• **Source passage**
▽

Still, even WeChat’s closest rival ByteDance, whose Douyin application has 250 million active users now, has acknowledged that it will be hard to unseat the industry leader from its dominant position in a short period.

“We are targeting different user groups,” Chen Lin, chief executive of ByteDance, said at the Beijing launch of the new product.

“WeChat has a complete eco-system and infrastructure, while Duoshan serves a more limited, targeted audience,” he said.

No one can dispute the value and size of social networking tools in China. Many people spend several hours a day on WeChat and Douyin applications, which creates huge traffic volumes and advertising income.

WeChat has banned links to the three new social platforms on its service. Previously, Douyin’s links were also blocked in accordance with policies to “protect user privacy and content compliance.”

Pony Ma, Tencent’s chairman and CEO, seems unruffled about the new players.

In a WeChat comment, he doubts the new tools will be used by “family members and friends” and he is opposed to anonymous social tools with “negative energy.”


Duoshan challenge


ByteDance, which owns Toutiao and Douyin (TikTok), released its new social platform tool Duoshan on January 15. It was regarded by industry insiders as upgraded competition with WeChat.

“This is a year of both recording and sharing,” said Douyin President Zhang Nan, referring to Duoshan’s combination of short-term videos and social features.

The videos disappear after 72 hours, like Snapchat. Duoshan’s casual and customized contact and video communications can represent personal feelings like “I love you” or “I miss you,” said Xu Luran, Duoshan’s product manager.

Xu was born in 1993 and most of her work colleagues are also from the post-1990 generation, according to ByteDance.

Duoshan is now available on Android and will be on Apple’s App store later.

The new release is the latest shot across the bow in the competition between dot-com giants Tencent and ByteDance.

△

• **Exercise**
Please answer from the passage on Duoshan above: after how many hours do Duoshan videos disappear?

• **Supplied data**
▽

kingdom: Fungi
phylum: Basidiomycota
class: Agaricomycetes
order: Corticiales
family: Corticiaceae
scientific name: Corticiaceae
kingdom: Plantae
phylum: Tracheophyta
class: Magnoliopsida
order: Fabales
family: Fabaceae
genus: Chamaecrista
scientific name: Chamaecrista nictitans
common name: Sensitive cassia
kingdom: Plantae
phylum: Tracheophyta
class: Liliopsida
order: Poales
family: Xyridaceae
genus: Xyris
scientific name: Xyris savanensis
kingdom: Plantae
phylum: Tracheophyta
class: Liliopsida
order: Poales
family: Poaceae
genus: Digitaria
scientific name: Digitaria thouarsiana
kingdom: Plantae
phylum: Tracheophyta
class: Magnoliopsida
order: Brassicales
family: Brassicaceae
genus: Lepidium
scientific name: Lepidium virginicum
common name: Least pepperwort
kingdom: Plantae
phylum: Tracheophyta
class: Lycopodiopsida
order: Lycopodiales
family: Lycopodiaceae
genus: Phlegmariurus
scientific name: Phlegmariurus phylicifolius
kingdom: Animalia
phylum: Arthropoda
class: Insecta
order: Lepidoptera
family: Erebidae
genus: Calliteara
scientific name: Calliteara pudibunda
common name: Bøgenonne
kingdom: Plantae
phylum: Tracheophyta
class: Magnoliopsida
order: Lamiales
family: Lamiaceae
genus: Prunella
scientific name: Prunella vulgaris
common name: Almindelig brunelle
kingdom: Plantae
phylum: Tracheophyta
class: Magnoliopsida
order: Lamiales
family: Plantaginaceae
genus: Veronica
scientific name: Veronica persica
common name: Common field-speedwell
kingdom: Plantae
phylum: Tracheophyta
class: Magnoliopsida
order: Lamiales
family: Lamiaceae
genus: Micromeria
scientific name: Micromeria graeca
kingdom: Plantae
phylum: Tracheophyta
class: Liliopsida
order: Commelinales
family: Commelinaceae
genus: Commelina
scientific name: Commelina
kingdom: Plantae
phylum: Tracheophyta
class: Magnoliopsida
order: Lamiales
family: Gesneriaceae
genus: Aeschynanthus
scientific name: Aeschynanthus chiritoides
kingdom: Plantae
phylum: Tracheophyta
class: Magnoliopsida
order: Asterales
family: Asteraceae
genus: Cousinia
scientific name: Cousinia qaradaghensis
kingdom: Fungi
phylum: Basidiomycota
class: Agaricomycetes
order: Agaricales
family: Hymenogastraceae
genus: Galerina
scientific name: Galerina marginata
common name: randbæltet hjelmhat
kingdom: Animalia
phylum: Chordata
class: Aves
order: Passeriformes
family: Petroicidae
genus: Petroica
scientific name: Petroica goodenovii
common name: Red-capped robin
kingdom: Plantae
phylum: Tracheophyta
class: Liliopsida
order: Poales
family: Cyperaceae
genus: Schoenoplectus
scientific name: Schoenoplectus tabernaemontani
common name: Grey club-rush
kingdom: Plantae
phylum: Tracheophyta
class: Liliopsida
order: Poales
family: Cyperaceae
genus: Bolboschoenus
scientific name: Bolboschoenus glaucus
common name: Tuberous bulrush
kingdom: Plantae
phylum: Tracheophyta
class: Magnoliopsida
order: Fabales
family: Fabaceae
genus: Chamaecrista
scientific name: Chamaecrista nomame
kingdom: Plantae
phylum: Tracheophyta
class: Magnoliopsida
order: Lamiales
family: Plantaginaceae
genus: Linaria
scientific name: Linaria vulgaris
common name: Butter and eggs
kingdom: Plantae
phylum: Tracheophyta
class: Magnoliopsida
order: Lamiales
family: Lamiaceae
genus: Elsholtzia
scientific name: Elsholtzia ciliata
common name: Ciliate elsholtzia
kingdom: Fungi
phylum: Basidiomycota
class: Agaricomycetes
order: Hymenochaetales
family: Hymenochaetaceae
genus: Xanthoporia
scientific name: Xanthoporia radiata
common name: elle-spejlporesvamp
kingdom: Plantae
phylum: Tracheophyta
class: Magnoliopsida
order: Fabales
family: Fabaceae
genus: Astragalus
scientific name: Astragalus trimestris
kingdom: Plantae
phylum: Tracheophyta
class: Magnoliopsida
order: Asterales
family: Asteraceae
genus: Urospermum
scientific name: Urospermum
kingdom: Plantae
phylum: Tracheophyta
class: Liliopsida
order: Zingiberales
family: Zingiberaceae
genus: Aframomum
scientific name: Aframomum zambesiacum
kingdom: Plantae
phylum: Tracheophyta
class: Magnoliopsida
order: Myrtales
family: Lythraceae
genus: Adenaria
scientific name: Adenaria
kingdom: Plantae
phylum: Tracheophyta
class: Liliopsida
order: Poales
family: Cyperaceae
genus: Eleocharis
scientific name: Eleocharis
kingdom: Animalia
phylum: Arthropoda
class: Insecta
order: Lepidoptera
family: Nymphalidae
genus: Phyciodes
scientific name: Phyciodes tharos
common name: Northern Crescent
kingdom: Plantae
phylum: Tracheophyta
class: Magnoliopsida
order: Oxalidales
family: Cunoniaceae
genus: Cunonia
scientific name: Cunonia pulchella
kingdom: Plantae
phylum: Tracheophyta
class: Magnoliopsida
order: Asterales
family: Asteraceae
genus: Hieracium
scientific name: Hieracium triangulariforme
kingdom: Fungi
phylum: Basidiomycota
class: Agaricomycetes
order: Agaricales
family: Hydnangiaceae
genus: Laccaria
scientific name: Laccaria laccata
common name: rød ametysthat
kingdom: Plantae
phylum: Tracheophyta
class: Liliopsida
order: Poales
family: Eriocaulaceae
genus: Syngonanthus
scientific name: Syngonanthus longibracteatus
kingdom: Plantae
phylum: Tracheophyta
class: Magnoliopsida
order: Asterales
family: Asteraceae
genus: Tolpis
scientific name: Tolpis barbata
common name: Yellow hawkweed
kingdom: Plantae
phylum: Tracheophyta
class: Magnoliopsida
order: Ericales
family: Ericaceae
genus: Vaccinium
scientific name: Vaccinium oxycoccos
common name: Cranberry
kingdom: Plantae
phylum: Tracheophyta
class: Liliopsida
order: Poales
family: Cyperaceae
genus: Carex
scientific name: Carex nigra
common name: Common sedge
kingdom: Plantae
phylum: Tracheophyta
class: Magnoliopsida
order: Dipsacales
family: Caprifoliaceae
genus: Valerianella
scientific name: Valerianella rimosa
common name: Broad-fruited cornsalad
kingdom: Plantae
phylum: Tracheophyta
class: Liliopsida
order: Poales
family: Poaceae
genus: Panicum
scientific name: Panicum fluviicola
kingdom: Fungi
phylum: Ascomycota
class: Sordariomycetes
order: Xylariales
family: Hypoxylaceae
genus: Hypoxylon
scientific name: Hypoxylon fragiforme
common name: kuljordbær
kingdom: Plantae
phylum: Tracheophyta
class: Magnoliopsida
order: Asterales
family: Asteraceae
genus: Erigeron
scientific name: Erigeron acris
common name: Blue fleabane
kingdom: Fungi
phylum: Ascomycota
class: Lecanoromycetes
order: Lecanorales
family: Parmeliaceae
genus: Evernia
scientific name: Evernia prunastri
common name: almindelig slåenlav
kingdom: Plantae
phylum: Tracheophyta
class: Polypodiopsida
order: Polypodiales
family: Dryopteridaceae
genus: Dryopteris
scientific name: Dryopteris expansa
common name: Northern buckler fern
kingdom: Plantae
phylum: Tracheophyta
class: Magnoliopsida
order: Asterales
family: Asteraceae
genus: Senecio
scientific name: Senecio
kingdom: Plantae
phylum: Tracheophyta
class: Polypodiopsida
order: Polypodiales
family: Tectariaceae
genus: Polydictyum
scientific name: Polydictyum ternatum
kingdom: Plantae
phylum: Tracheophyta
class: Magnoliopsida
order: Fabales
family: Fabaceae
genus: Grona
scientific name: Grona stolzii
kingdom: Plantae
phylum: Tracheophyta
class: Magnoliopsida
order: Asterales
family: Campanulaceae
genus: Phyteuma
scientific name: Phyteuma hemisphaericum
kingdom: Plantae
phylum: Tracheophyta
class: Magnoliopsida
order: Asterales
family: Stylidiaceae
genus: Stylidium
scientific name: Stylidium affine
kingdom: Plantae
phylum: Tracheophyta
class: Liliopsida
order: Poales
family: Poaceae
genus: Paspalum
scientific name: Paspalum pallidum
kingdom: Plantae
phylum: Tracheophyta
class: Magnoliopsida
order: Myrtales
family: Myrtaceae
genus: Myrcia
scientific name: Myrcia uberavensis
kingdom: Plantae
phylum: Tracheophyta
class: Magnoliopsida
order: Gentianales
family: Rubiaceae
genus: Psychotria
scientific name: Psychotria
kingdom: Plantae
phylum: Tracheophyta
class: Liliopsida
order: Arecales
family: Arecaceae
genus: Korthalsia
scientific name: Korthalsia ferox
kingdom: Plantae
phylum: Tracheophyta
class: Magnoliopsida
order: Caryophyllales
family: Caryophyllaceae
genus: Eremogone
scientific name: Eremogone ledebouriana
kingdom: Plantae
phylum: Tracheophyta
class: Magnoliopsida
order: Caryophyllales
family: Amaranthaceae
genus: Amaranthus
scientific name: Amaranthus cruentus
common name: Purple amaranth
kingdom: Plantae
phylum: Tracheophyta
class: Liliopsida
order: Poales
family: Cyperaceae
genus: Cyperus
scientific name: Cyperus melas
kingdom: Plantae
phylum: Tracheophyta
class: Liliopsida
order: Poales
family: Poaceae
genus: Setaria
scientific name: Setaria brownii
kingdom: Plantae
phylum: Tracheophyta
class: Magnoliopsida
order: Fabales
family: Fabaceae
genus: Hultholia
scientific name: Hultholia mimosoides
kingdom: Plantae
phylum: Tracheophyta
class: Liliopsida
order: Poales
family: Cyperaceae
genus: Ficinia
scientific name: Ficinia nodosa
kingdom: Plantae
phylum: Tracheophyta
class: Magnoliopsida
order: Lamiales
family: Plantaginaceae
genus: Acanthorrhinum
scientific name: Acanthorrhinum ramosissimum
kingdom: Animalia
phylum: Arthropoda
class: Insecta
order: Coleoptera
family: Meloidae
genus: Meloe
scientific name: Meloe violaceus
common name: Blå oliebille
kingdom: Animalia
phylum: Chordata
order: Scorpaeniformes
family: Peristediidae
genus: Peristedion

△

• **Your response**
After 72 hours.